Condition N Answer (median) Capture (mean) Total (median) vs Raw Cold Answer Time Capture Time
Raw Cold 10 $0.4532 $0.4532 1m 12s
Lore Cold 10 $0.3226 $0.0814 $0.3941 -29% 1m 22s 0m 35s
Lore Warm 10 $0.2429 $0.0087 $0.2429 -46% 1m 4s
Lore Hot 10 $0.2446 $0.0795 $0.3389 -46% 0m 57s 0m 37s *
Lore Runbook 10 $0.1870 $0.1870 -59% 0m 40s

* Lore Hot capture time is operator-initiated runbook creation — the operator explicitly asked the agent to write a runbook after getting the answer. This is not automatic framework behavior.

Progression: Each Knowledge Layer Reduces Cost

Transition Answer (median) Reduction What Changed
Raw Cold → Lore Cold $0.45 → $0.32 -29% Delegation to Haiku workers
Lore Cold → Lore Warm $0.32 → $0.24 -25% Skills + env docs eliminate API discovery
Lore Warm → Lore Runbook $0.24 → $0.19 -23% Runbook provides step-by-step procedure
Raw Cold → Lore Runbook $0.45 → $0.19 -59% Full stack: delegation + knowledge + runbook

Key Findings

Delegation alone is cheaper.
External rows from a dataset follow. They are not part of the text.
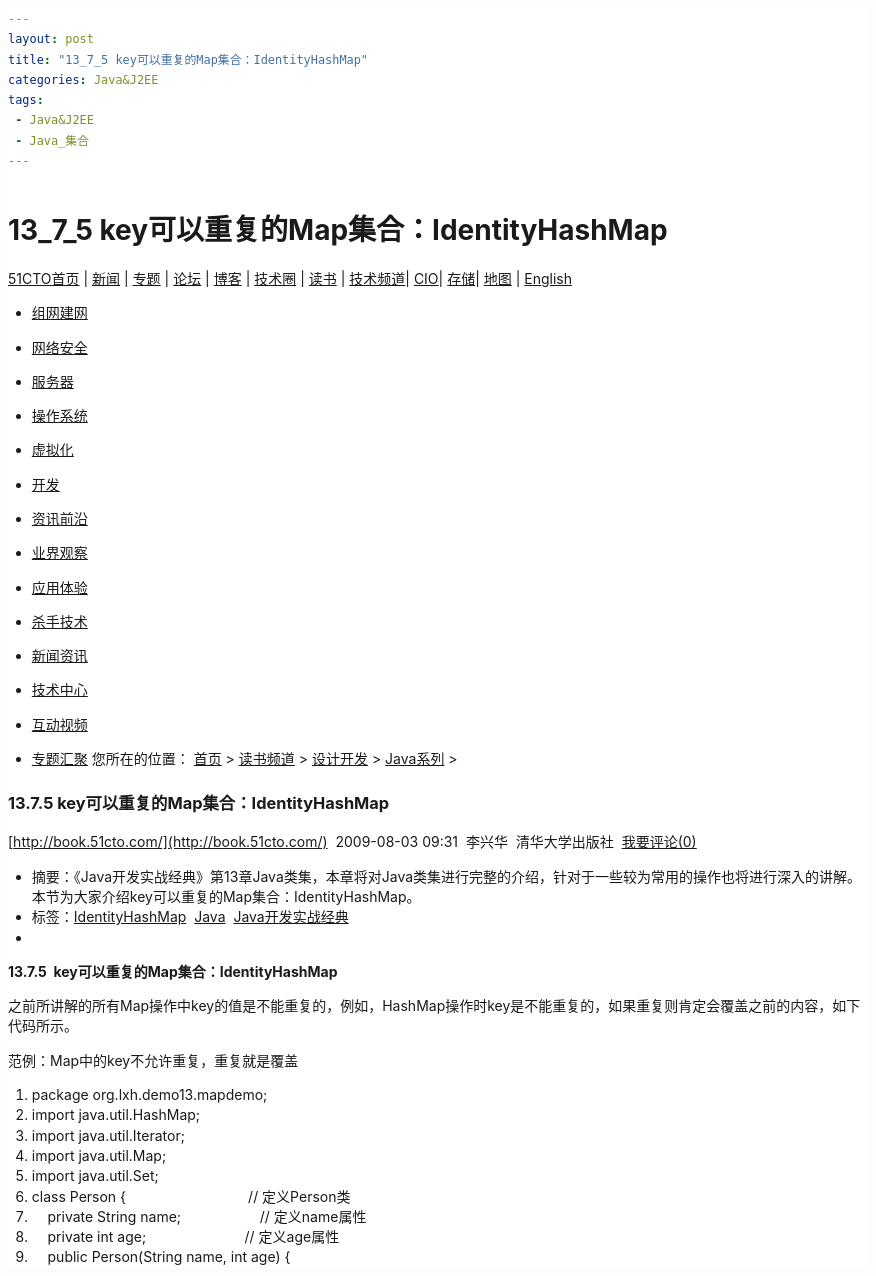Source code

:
 ```yaml
---
layout: post
title: "13_7_5 key可以重复的Map集合：IdentityHashMap"
categories: Java&J2EE
tags: 
 - Java&J2EE
 - Java_集合
--- 
```


# 13_7_5 key可以重复的Map集合：IdentityHashMap

[51CTO首页](http://www.51cto.com/) | [新闻](http://news.51cto.com/) | [专题](http://www.51cto.com/col/35) | [论坛](http://bbs.51cto.com/) | [博客](http://blog.51cto.com/) | [技术圈](http://g.51cto.com/) | [读书](http://book.51cto.com/) | [技术频道](http://www.51cto.com/col/35/)| [CIO](http://www.cioage.com/)| [存储](http://www.watchstor.com/)| [地图](http://www.51cto.com/about/map.htm) | [English](http://www.51cto.com/about/aboutus_e.html)

* [组网建网](http://network.51cto.com/)
* [网络安全](http://netsecurity.51cto.com/)
* [服务器](http://server.51cto.com/)
* [操作系统](http://os.51cto.com/)
* [虚拟化](http://virtual.51cto.com/)
* [开发](http://developer.51cto.com/)
* [资讯前沿](http://www.cioage.com/news)
* [业界观察](http://www.cioage.com/insight)
* [应用体验](http://www.cioage.com/exp)
* [杀手技术](http://www.cioage.com/tech)

* [新闻资讯](http://news.watchstor.com/)
* [技术中心](http://tech.watchstor.com/)
* [互动视频](http://video.watchstor.com/)
* [专题汇聚](http://special.watchstor.com/)
您所在的位置： [首页](http://www.51cto.com/) > [读书频道](http://book.51cto.com/) > [设计开发](http://book.51cto.com/col/1221/) > [Java系列](http://book.51cto.com/col/1223/) >

### 13.7.5 key可以重复的Map集合：IdentityHashMap

[http://book.51cto.com/](http://book.51cto.com/)  2009-08-03 09:31  李兴华  清华大学出版社  [我要评论(0)](http://www.51cto.com/php/feedbackt.php?id=141100)
* 摘要：《Java开发实战经典》第13章Java类集，本章将对Java类集进行完整的介绍，针对于一些较为常用的操作也将进行深入的讲解。本节为大家介绍key可以重复的Map集合：IdentityHashMap。
* 标签：[IdentityHashMap](http://www.51cto.com/php/search.php?keyword=IdentityHashMap)  [Java](http://www.51cto.com/php/search.php?keyword=Java)  [Java开发实战经典](http://www.51cto.com/php/search.php?keyword=Java%BF%AA%B7%A2%CA%B5%D5%BD%BE%AD%B5%E4)
*

**13.7.5  key可以重复的Map集合：IdentityHashMap**

之前所讲解的所有Map操作中key的值是不能重复的，例如，HashMap操作时key是不能重复的，如果重复则肯定会覆盖之前的内容，如下代码所示。

范例：Map中的key不允许重复，重复就是覆盖
1. package org.lxh.demo13.mapdemo;  
1. import java.util.HashMap;  
1. import java.util.Iterator;  
1. import java.util.Map;  
1. import java.util.Set;  
1. class Person {                              
// 定义Person类  
1.     private String name;                   
// 定义name属性  
1.     private int age;                        
// 定义age属性  
1.     public Person(String name, int age) {   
On a cold run with zero prior knowledge, the answer-only median ($0.32) is 29% cheaper than raw Claude ($0.45). The savings come from routing API exploration to Haiku workers ($0.10/MTok cache read) instead of running it inline on Opus ($0.50/MTok cache read). No knowledge base needed.

Knowledge compounds. Each layer — skills, environment docs, runbook — removes another chunk of exploration. By the runbook stage, workers don't explore at all. They execute known procedures with known endpoints.
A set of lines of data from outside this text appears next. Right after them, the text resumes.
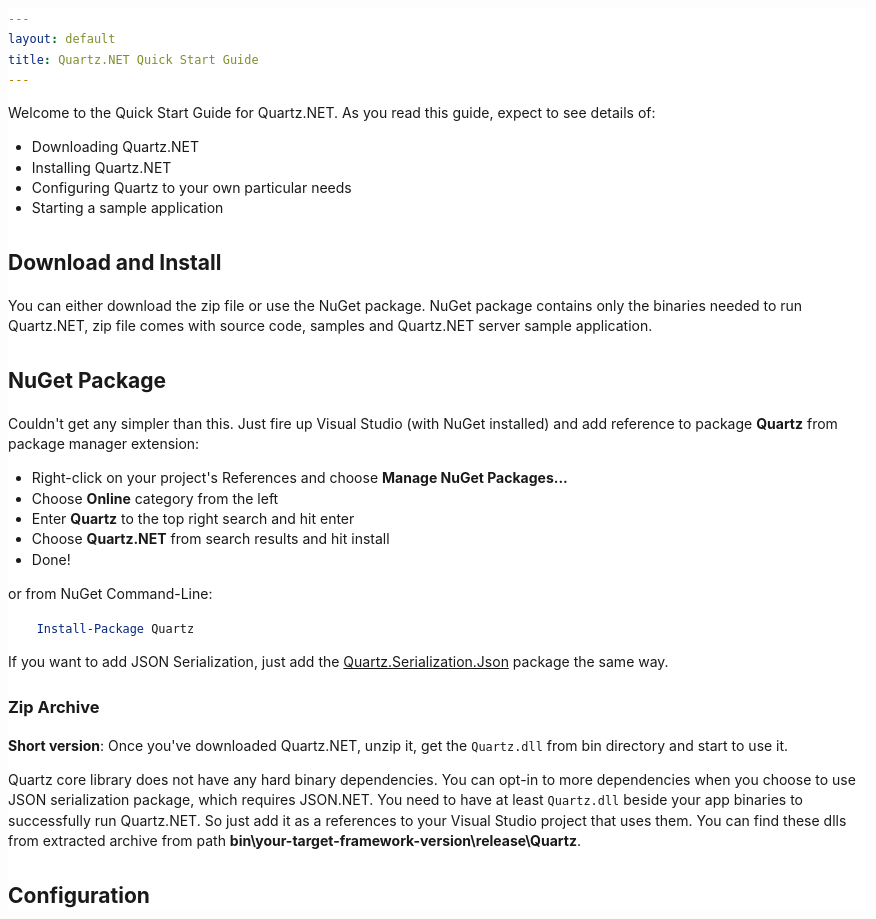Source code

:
 ```yaml
---
layout: default
title: Quartz.NET Quick Start Guide
---
```


Welcome to the Quick Start Guide for Quartz.NET. As you read this guide, expect to see details of:

* Downloading Quartz.NET
* Installing Quartz.NET
* Configuring Quartz to your own particular needs
* Starting a sample application

## Download and Install

You can either download the zip file or use the NuGet package.
NuGet package contains only the binaries needed to run Quartz.NET, zip file comes with source code, samples and Quartz.NET server sample application.

## NuGet Package

Couldn't get any simpler than this. Just fire up Visual Studio (with NuGet installed) and add reference to package **Quartz** from package manager extension:

* Right-click on your project's References and choose **Manage NuGet Packages...**
* Choose **Online** category from the left
* Enter **Quartz** to the top right search and hit enter
* Choose **Quartz.NET** from search results and hit install
* Done!

or from NuGet Command-Line:

```powershell
    Install-Package Quartz
```

If you want to add JSON Serialization, just add the [Quartz.Serialization.Json](packages/json-serialization) package the same way.

### Zip Archive

**Short version**: Once you've downloaded Quartz.NET, unzip it, get the `Quartz.dll` from bin directory and start to use it.

Quartz core library does not have any hard binary dependencies. You can opt-in to more dependencies when you choose to use JSON serialization package, which requires JSON.NET.
You need to have at least `Quartz.dll` beside your app binaries to successfully run Quartz.NET. So just add it as a references to your Visual Studio project that uses them.
You can find these dlls from extracted archive from path **bin\your-target-framework-version\release\Quartz**.

## Configuration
The steady state is 59% cheaper and 44% faster. Lore Runbook ($0.19 median, 0m 40s) vs Raw Cold ($0.45 median, 1m 12s). This is the cost of a task after knowledge has been captured — which is the normal operating mode after initial setup.

Runbook is the most predictable. Standard deviation drops from $0.11 (raw cold) to $0.04 (runbook). The cost range tightens from 2.0x ($0.30–$0.61) to 1.9x ($0.14–$0.27). Structured knowledge reduces both cost and variance.

Capture ROI

Capture is a one-time investment that pays off on every subsequent run.
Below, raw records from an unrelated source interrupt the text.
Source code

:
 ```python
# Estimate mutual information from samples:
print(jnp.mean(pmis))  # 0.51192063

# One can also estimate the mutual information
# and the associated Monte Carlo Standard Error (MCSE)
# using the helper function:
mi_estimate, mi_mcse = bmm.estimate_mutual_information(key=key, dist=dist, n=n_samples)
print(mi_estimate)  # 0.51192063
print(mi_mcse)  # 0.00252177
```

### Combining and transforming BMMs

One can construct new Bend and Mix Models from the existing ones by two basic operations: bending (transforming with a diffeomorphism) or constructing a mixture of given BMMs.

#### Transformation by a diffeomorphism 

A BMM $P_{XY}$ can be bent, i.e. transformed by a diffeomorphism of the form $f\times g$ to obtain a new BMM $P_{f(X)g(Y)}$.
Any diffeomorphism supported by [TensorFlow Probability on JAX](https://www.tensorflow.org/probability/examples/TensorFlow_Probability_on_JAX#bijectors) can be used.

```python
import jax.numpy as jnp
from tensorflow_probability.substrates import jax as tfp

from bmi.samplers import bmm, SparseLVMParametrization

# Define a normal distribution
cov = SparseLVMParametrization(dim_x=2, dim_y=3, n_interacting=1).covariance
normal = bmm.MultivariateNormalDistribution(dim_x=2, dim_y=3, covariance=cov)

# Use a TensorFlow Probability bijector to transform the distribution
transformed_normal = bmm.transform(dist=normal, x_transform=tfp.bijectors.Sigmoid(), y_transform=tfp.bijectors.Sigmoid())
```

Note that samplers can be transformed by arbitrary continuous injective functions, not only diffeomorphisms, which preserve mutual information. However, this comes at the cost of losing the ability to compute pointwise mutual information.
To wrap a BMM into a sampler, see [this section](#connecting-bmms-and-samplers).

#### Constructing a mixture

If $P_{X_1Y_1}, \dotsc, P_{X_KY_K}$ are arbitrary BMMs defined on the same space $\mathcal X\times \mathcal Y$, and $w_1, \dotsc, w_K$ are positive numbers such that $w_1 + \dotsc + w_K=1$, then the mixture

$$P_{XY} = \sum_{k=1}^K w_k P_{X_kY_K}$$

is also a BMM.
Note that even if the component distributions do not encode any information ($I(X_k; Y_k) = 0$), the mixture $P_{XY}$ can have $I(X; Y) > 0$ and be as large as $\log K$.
Phase Mean Capture Cost What Was Captured
Cold $0.0814 Skills (API gotchas), environment docs (endpoints, params, headers)
Warm $0.0087 Minor environment doc updates (1 of 10 sessions)
Hot $0.0795 Runbook (step-by-step procedure for the full task)
Total investment $0.17
Metric Value
Steady-state savings per run (runbook vs raw cold) $0.27
Break-even 1st runbook run (saves $0.27, cost $0.17 to capture)
Net savings after 5 runs $1.16
Net savings after 10 runs $2.49

The capture investment pays for itself on the very first reuse.

Where the Savings Come From

Mechanism First Run Steady State Impact
Model tiering Yes Yes Workers on Haiku ($0.10/MTok cache read) instead of Opus ($0.50/MTok) — 5x cheaper per token
Context isolation Yes Yes Workers run in fresh contexts instead of accumulating in one growing Opus thread
Knowledge reuse No Yes Workers skip exploration — endpoints and gotchas are documented
Runbook procedure No Yes Orchestrator follows a known procedure instead of reasoning from scratch

Model tiering and context isolation are structural — they apply from the first run. Knowledge reuse and runbook procedures compound over time.

For how these mechanisms work, see How Delegation Works and Configuration.

Limitations

Read before citing these numbers

  • One task type. API exploration with mock services. Results may differ for code generation, refactoring, debugging, or other task patterns.
  • One platform. Tested on Claude Code (CLI) with Claude models (Opus 4.6 orchestrator, Haiku 4.5 workers). Other platforms and model combinations may produce different results.
  • Subscription pricing. Tests ran on Claude Max (flat-rate). Cost figures are API-equivalent estimates, relevant for understanding relative efficiency.
  • No cross-tool validation. Knowledge captured on Claude Code should benefit Cursor and OpenCode sessions — not yet tested.

Reproduce It

The test services and verification scripts are open source:

git clone https://github.com/lorehq/lore-gotcha-demo.git
cd lore-gotcha-demo

# Start services
node orders-service.js &
node inventory-service.js &

# Run the test prompt on raw Claude Code
# Then install Lore and run the same prompt
npx create-lore

# Verify results match ground truth
bash verify-fulfillment.sh

See the repo README for full setup, ground truth values, and the verification scripts.